1.1 Meaningful Distance Metric#

  • Assumption: The distance metric you choose (Euclidean, Manhattan, Cosine, etc.) accurately reflects similarity between points.

  • Implication:

    • If distances do not represent similarity well, the algorithm will merge or split clusters incorrectly.

    • Example: Euclidean distance assumes continuous numerical features and is sensitive to scale.


1.2 Clusters Have a Hierarchical/Nested Structure#

  • Assumption: The data can be meaningfully represented in a nested, tree-like hierarchy.

  • Implication:

    • HC works best if clusters are naturally nested.

    • If data has flat clusters with no hierarchy, HC may produce arbitrary splits or merges.


1.3 Homogeneity Within Clusters#

  • Assumption: Points within a cluster are more similar to each other than to points in other clusters.

  • Implication:

    • If clusters have very different densities or shapes, some linkage methods (like single or complete linkage) may fail.

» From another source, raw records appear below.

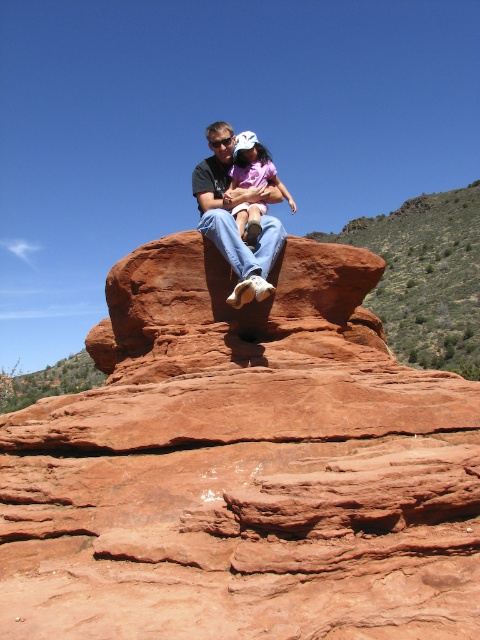
Question: Is reddish-brown sandstone at upper center further to camera compared to matte pink shirt at center?

Choices:
 (A) yes
 (B) no

Answer: (B)

Question: Which point is farther to the camera?

Choices:
 (A) (301, 460)
 (B) (263, 240)
 (C) (248, 230)

Answer: (B)

Question: Is reddish-brown sandstone at upper center smaller than matte black shirt at center?

Choices:
 (A) no
 (B) yes

Answer: (A)

Question: Does reddish-brown sandstone at upper center have a greater width compared to matte black shirt at center?

Choices:
 (A) yes
 (B) no

Answer: (A)

Question: Among these points, which one is farthest from the camera?

Choices:
 (A) (262, 148)
 (B) (250, 256)

Answer: (A)

Question: Which point is closer to the camera taking this photo?

Choices:
 (A) (216, 189)
 (B) (444, 625)

Answer: (B)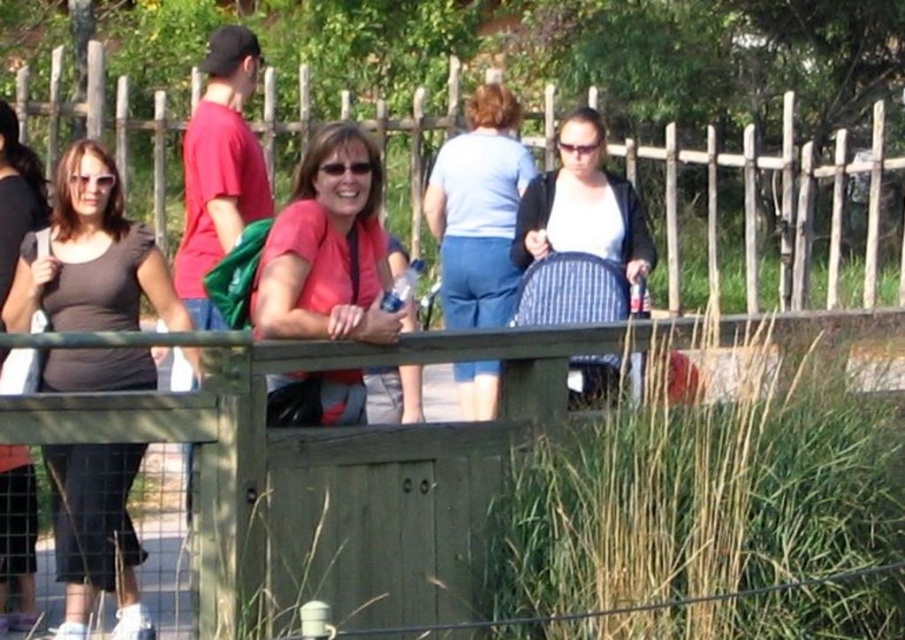
You are a photographer trying to capture a photo of the matte pink shirt at center and the striped fabric stroller at center. Since you want both subjects to appear equally prominent in the photo, which object should you zoom in on more?

The matte pink shirt at center is smaller than the striped fabric stroller at center, so you should zoom in more on the matte pink shirt at center to make it appear larger in the photo and balance its prominence with the stroller.

You are a photographer trying to capture a photo of the striped fabric stroller at center. You notice a person wearing a matte pink shirt at center is blocking your view. Based on their positions, which direction should you move to avoid the obstruction?

Since the matte pink shirt at center is to the left of the striped fabric stroller at center, you should move to the right to avoid the obstruction and get a clear view of the striped fabric stroller at center.

You are planning to take a photo of the matte black shirt at left and the matte pink shirt at center. The camera you are using has a maximum focus range of 1 meter. Can both shirts be in focus at the same time?

The matte black shirt at left is 1.07 meters from the matte pink shirt at center. Since the distance between them is slightly more than the camera can focus within 1 meter, both shirts cannot be in focus simultaneously.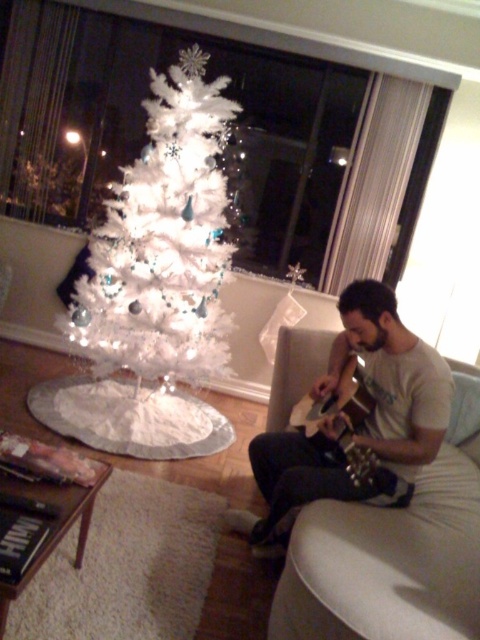
Does point (188, 148) come closer to viewer compared to point (310, 445)?

No.

Is the position of white feathered tree at center less distant than that of beige cotton shirt at center?

That is False.

Is point (120, 292) farther from viewer compared to point (387, 355)?

Yes, it is.

Find the location of a particular element. The width and height of the screenshot is (480, 640). white feathered tree at center is located at coordinates click(164, 243).

Between point (432, 387) and point (337, 419), which one is positioned behind?

The point (337, 419) is behind.

Can you confirm if beige cotton shirt at center is positioned above matte brown acoustic guitar at center-right?

Actually, beige cotton shirt at center is below matte brown acoustic guitar at center-right.

What do you see at coordinates (363, 420) in the screenshot? The width and height of the screenshot is (480, 640). I see `beige cotton shirt at center` at bounding box center [363, 420].

You are a GUI agent. You are given a task and a screenshot of the screen. Output one action in this format:
    pyautogui.click(x=<x>, y=<y>)
    Task: Click on the beige cotton shirt at center
    The image size is (480, 640).
    Given the screenshot: What is the action you would take?
    pyautogui.click(x=363, y=420)

Is point (160, 348) positioned in front of point (349, 444)?

That is False.

Looking at this image, does white feathered tree at center appear under matte brown acoustic guitar at center-right?

Actually, white feathered tree at center is above matte brown acoustic guitar at center-right.

Locate an element on the screen. white feathered tree at center is located at coordinates (164, 243).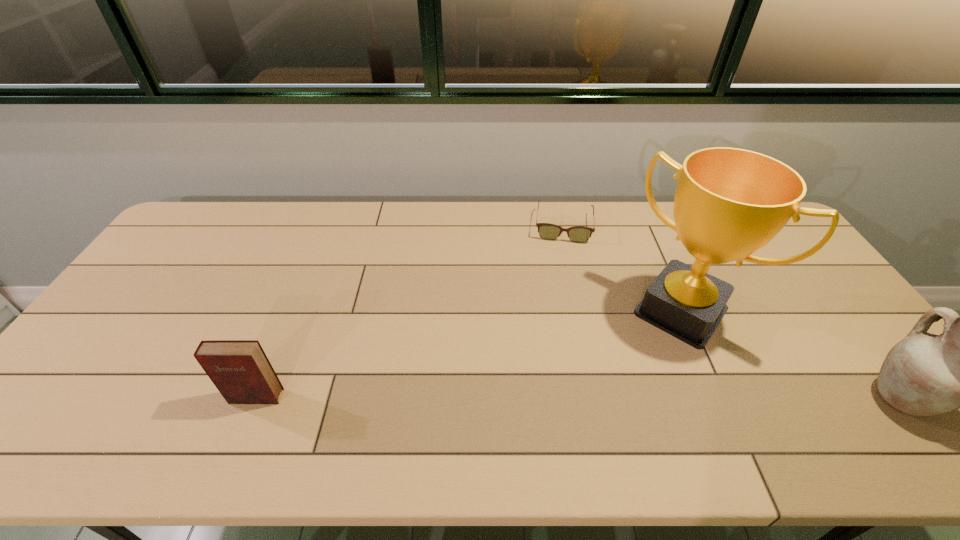
What are the coordinates of `diary` in the screenshot? It's located at (240, 370).

The height and width of the screenshot is (540, 960). I want to click on the third tallest object, so click(x=240, y=370).

The height and width of the screenshot is (540, 960). Identify the location of the second farthest object. (729, 202).

Where is `the second object from right to left`? the second object from right to left is located at coordinates (729, 202).

Locate an element on the screen. This screenshot has width=960, height=540. the farthest object is located at coordinates (579, 234).

Where is `the third object from right to left`? The height and width of the screenshot is (540, 960). the third object from right to left is located at coordinates (579, 234).

Image resolution: width=960 pixels, height=540 pixels. In order to click on free spot located 0.110m on the front-facing side of the second object from right to left in this screenshot , I will do `click(636, 367)`.

Locate an element on the screen. This screenshot has width=960, height=540. free space located 0.240m on the front-facing side of the second object from right to left is located at coordinates (x=611, y=401).

The image size is (960, 540). Find the location of `vacant space located on the front-facing side of the second object from right to left`. vacant space located on the front-facing side of the second object from right to left is located at coordinates coord(644,355).

Locate an element on the screen. blank area located 0.050m at the front view of the farthest object is located at coordinates (562, 254).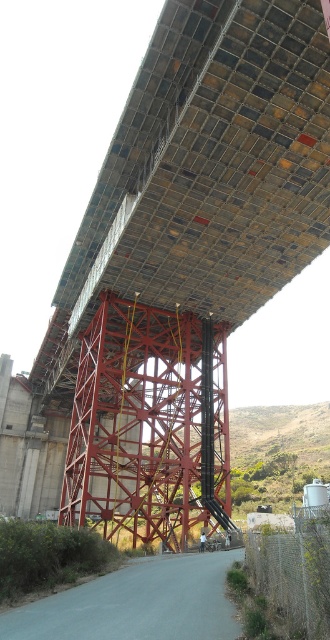
From the picture: You are a construction worker standing at the base of the bridge. You need to locate the metallic grid at upper center for inspection. Using the coordinate system where the bottom left corner is the origin, can you confirm if the point at coordinates (x=204, y=173) falls within the boundaries of the metallic grid at upper center?

The point at coordinates (x=204, y=173) corresponds to the metallic grid at upper center, so yes, the point is within the boundaries of the metallic grid at upper center.

You are an inspector checking the bridge construction. You notice the metallic grid at upper center and the metallic red bridge at center. Which of these two objects is positioned higher in the image?

The metallic grid at upper center is positioned higher than the metallic red bridge at center according to the description.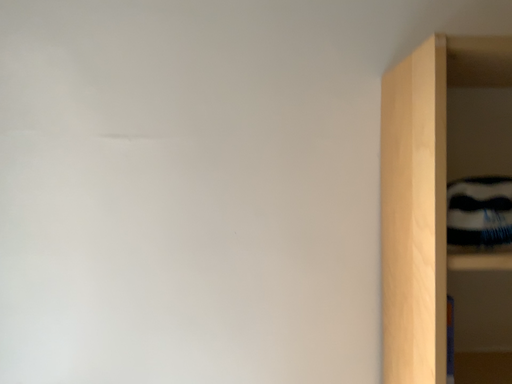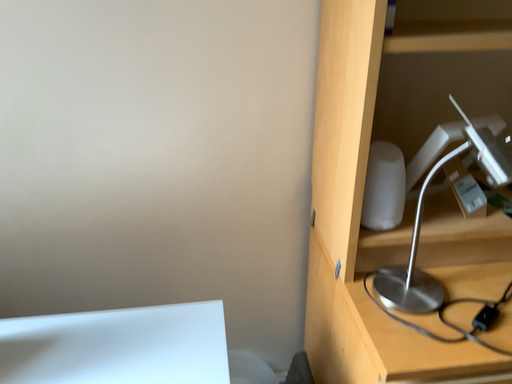
Question: Which way did the camera rotate in the video?

Choices:
 (A) rotated upward
 (B) rotated downward

Answer: (B)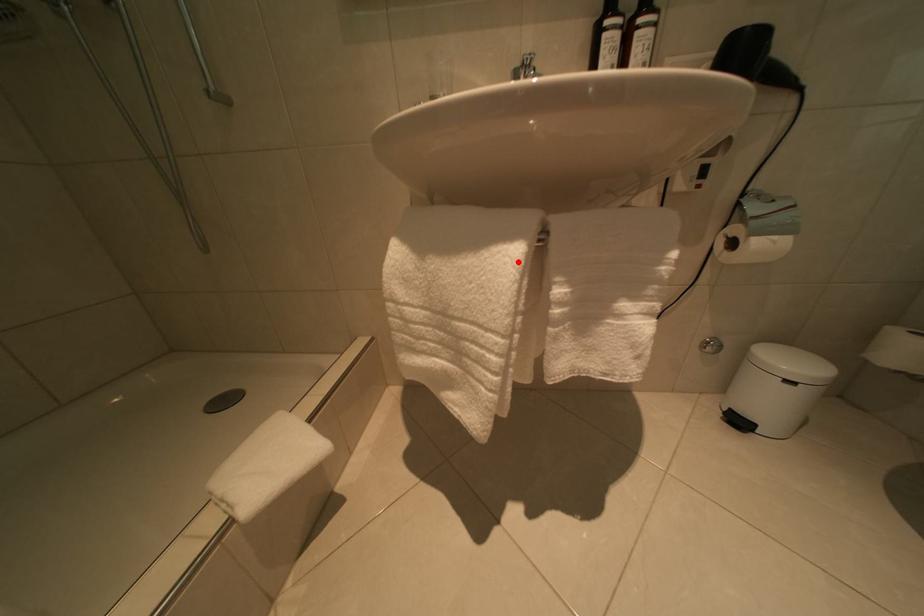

1.4 Choice of Linkage Matters#

  • Assumption: The chosen linkage method (single, complete, average, Ward) appropriately reflects inter-cluster distances.

  • Implication:

    • Single linkage → can cause “chaining” effect (long, snake-like clusters).

    • Complete linkage → favors compact clusters, may break elongated clusters.

    • Ward → assumes variance minimization is meaningful.


1.5 Scale of Features#

  • Assumption: Features are comparable in scale or have been standardized.

  • Implication:

    • If one feature dominates due to scale, distance metrics (especially Euclidean) will be biased, leading to poor clustering.


1.6 No Strong Noise or Outliers#

  • Assumption: Data is relatively clean; noise and outliers are minimal.

  • Implication:

    • Outliers can create their own singleton clusters or distort dendrogram structure.


Summary

Assumption

Explanation

Distance metric is meaningful

Similar points are close, dissimilar points are far

Hierarchical structure exists

Data can be represented in nested clusters

Homogeneity within clusters

Points in a cluster are more similar to each other than to others

Linkage method reflects inter-cluster distance

Choice of single, complete, average, or Ward affects cluster shape

Features are scaled

Avoid one feature dominating the distance metric

Minimal noise/outliers

Outliers don’t distort hierarchy


Key Intuition

Hierarchical clustering is like building a tree of data points:

  • If the distances, linkage method, and feature scaling are appropriate → the tree accurately reflects the nested structure of the data.

  • Violating assumptions → dendrogram may be misleading, merges may be arbitrary, and resulting clusters may not be meaningful.